:: TO DO ::
Continue the article on automating utility verification for new tenants, starting after its final sentence.

--- READING PASSAGE ---

How automating utility verification for new tenants can save landlords time and money and be sure tenants have signed up for utilities.
Apartment managers have a long checklist of responsibilities when preparing to welcome a new tenant.
This typically can include everything from cleaning the unit after the previous occupant moves out to making any necessary repairs to changing the locks and ensuring that all plumbing, heating and electrical systems are functioning properly. In most cases, the process also includes verifying that a new tenant has signed up for utilities; Chandan Economics has found that almost three-quarters of residents in large multifamily apartments and 90 percent of in small multifamily apartments pay for their own electricity usage.
However, this seemingly small step can result in real costs for property owners if not managed properly.
In most instances, property managers either do not do utility verification and utility billing properly, or they must ask each new resident to manually provide a utility account number. Even this check is generally passive, as property managers rarely verify that a new account number was established in the tenant’s name. While it’s a tedious and time-consuming process, if not carried out, the property can be liable for the cost of the utilities if accounts aren’t properly established and transferred.

--- SOURCE INFORMATION ---

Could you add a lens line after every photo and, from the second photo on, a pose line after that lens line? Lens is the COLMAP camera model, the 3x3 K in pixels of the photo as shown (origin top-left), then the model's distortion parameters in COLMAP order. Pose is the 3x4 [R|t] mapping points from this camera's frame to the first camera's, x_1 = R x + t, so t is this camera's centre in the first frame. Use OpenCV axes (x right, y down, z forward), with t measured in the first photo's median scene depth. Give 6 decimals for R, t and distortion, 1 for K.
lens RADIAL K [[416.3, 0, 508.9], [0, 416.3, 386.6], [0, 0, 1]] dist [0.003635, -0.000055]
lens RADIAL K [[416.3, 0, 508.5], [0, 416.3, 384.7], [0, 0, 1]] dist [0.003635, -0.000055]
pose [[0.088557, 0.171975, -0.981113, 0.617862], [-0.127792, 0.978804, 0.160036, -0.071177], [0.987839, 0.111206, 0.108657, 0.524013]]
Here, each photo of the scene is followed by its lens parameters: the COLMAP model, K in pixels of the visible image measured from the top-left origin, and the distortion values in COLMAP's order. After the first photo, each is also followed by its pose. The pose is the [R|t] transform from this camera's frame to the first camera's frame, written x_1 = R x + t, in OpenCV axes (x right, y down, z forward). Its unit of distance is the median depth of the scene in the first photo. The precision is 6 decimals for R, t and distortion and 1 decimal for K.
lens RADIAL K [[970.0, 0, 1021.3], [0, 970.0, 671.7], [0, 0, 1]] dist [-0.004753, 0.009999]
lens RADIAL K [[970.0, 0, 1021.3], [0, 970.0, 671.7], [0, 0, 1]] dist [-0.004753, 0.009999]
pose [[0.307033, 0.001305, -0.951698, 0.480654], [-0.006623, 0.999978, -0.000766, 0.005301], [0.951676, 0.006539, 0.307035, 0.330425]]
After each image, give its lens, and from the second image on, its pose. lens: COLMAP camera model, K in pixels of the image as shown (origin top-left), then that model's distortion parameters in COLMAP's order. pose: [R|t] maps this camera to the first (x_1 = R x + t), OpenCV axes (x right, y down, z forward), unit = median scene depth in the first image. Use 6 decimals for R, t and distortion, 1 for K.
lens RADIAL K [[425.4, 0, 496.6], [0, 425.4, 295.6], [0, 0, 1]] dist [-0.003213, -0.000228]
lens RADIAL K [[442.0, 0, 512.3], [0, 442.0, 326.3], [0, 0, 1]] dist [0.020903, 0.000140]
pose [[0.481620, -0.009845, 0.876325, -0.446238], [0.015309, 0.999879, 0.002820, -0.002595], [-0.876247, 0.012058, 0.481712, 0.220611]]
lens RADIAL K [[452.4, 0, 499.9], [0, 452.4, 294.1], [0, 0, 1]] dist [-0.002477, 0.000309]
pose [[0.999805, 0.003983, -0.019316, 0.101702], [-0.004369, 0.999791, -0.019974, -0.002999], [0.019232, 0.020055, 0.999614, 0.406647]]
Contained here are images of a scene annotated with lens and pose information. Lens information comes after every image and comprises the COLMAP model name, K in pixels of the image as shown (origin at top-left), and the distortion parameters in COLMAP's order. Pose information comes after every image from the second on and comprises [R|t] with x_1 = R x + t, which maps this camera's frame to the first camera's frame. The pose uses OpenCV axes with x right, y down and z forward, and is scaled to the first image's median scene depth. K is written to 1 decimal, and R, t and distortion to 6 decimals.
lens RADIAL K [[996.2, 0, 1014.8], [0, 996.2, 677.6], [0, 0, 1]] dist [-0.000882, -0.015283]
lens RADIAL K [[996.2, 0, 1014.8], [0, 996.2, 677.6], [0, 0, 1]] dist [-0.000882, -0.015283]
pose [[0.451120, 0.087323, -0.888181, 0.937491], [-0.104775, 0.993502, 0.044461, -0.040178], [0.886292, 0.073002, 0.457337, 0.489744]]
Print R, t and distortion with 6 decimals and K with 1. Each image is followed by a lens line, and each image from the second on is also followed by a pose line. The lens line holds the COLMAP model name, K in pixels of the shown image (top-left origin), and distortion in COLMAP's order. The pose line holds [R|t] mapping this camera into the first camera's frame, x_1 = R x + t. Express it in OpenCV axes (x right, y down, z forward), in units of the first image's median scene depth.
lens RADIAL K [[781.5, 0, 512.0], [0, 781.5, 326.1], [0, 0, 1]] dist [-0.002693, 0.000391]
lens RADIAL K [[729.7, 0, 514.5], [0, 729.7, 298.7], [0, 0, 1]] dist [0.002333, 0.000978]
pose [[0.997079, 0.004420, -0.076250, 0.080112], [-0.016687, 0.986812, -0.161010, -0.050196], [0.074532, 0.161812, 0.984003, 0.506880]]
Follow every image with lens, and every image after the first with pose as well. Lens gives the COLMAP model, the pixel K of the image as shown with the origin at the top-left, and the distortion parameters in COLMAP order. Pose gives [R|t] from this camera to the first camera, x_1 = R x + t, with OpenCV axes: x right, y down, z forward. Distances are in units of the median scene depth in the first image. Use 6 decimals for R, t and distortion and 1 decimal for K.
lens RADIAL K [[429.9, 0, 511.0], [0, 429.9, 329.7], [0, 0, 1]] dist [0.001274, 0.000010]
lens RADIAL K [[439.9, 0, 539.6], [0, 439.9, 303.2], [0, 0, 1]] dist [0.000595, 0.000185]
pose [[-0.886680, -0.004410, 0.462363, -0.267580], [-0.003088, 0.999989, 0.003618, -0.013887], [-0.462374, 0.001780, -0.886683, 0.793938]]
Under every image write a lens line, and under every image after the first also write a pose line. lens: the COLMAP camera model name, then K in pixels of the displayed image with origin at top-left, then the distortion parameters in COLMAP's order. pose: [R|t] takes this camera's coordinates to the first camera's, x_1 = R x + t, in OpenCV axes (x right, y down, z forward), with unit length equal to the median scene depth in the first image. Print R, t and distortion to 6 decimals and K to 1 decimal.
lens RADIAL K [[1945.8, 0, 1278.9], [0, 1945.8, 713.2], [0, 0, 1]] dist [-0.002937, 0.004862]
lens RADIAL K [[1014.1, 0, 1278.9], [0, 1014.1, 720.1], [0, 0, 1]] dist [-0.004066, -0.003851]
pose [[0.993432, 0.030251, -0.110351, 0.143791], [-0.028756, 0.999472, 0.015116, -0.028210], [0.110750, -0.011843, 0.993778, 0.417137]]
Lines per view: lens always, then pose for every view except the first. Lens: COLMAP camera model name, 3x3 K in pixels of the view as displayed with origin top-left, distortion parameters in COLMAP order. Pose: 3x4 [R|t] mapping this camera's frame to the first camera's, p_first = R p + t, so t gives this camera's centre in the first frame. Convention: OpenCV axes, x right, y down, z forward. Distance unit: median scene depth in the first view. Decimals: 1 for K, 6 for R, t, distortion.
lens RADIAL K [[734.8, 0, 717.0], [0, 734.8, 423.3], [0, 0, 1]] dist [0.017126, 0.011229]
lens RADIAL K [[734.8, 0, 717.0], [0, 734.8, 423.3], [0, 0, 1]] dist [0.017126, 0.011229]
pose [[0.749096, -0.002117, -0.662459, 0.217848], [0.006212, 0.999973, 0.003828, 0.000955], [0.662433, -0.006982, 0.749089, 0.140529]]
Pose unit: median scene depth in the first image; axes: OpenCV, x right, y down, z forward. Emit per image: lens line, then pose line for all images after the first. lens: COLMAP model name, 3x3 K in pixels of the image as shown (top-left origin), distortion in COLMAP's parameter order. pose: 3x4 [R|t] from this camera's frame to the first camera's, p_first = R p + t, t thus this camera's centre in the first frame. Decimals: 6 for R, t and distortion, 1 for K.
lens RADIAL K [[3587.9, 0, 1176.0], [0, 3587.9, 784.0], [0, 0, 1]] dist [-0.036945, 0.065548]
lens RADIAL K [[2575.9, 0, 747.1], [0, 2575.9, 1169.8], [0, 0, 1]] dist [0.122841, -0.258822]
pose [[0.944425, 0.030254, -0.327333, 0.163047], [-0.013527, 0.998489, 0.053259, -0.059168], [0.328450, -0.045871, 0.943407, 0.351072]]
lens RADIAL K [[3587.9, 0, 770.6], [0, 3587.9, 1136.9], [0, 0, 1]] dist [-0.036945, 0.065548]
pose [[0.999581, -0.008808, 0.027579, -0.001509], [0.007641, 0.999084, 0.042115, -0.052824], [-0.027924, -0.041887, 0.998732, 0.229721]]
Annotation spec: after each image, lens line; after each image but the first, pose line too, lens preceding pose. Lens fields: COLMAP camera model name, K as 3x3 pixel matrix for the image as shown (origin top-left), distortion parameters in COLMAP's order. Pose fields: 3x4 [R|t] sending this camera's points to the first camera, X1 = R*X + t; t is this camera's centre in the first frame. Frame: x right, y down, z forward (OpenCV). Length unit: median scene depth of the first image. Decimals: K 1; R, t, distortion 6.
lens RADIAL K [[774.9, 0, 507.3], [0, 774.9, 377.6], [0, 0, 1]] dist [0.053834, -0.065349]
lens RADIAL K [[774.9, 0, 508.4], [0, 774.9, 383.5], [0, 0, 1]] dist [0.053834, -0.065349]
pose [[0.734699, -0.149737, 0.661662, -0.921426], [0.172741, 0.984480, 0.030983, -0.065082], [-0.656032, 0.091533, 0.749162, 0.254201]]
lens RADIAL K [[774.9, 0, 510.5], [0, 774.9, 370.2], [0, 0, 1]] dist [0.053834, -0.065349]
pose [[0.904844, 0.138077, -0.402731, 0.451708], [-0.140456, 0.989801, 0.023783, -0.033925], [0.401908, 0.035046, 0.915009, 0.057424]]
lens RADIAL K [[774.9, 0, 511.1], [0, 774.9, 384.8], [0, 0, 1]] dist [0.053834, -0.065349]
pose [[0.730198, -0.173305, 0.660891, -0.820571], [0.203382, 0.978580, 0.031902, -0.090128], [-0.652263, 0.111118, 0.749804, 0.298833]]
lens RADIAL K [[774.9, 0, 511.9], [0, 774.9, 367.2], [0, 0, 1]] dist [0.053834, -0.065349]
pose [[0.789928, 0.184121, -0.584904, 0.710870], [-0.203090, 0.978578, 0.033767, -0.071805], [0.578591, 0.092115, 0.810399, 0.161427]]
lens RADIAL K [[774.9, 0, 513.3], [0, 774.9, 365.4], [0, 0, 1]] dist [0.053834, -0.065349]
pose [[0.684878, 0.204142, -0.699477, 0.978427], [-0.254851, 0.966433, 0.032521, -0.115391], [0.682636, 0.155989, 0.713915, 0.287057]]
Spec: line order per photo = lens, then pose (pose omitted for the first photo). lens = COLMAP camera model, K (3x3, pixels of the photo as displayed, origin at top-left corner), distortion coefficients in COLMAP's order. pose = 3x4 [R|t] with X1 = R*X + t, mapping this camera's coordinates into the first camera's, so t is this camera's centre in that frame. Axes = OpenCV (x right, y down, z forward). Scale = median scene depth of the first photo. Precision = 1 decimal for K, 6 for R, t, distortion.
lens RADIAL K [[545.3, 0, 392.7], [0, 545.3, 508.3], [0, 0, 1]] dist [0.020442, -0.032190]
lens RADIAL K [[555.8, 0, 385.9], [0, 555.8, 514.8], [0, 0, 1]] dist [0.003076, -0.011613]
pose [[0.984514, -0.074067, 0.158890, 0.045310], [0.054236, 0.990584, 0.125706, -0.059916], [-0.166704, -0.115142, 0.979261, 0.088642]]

---

:: TASK OUTPUT ::
At an apartment building with a few hundred units, this impact on operating expenses is significant if a landlord is on the hook for even a month or two of service. While these costs can potentially be recovered from the tenant after the fact, the process can take weeks – if not months – and create unnecessary headaches.
One approach that landlords use to manage this process is to set up “revert-to-owner agreements” with the local utility, which are sometimes also known as landlord-rollover agreements. These agreements ensure that service remains active during the period between one tenant moving out and a new one moving in.
This requires completing paperwork in advance with the utility to place all billing information – and responsibility – in the landlord’s, property manager’s, or owner’s name. Once the tenant signs up for service, the billing then switches over to their name and they become responsible for monthly bills. Avoiding a gap in electricity service is certainly a convenience for landlords; however, if a tenant stops paying the utility, then landlords could find themselves on the hook for any missed or overdue bills.
Vacant-unit cost recovery
In the event that an existing tenant stops paying their utility bill, landlords often turn to vacant-unit cost recovery (VUCR) to try and recoup those costs. Similarly, VUCR allows landlords to recoup costs incurred by new tenants who failed to sign up for utility service in their name upon moving in. As one might imagine, it’s a cumbersome process to recover these costs and it can take several weeks or even months to do so.
There are a number of service providers that specialize in VUCR on behalf of the landlord. Some are offered as a collections-style service that help recoup these costs after they are incurred by tenants. Other services monitor proactively for overlap between a landlord’s occupancy data and vacant-unit utility-service invoices. In other instances, VUCR is included as part of a suite of property-management software tools to help landlords reduce the amount of time they spend on utility management. In all of these scenarios, however, landlords pay a fee for someone else to administer the service on their behalf.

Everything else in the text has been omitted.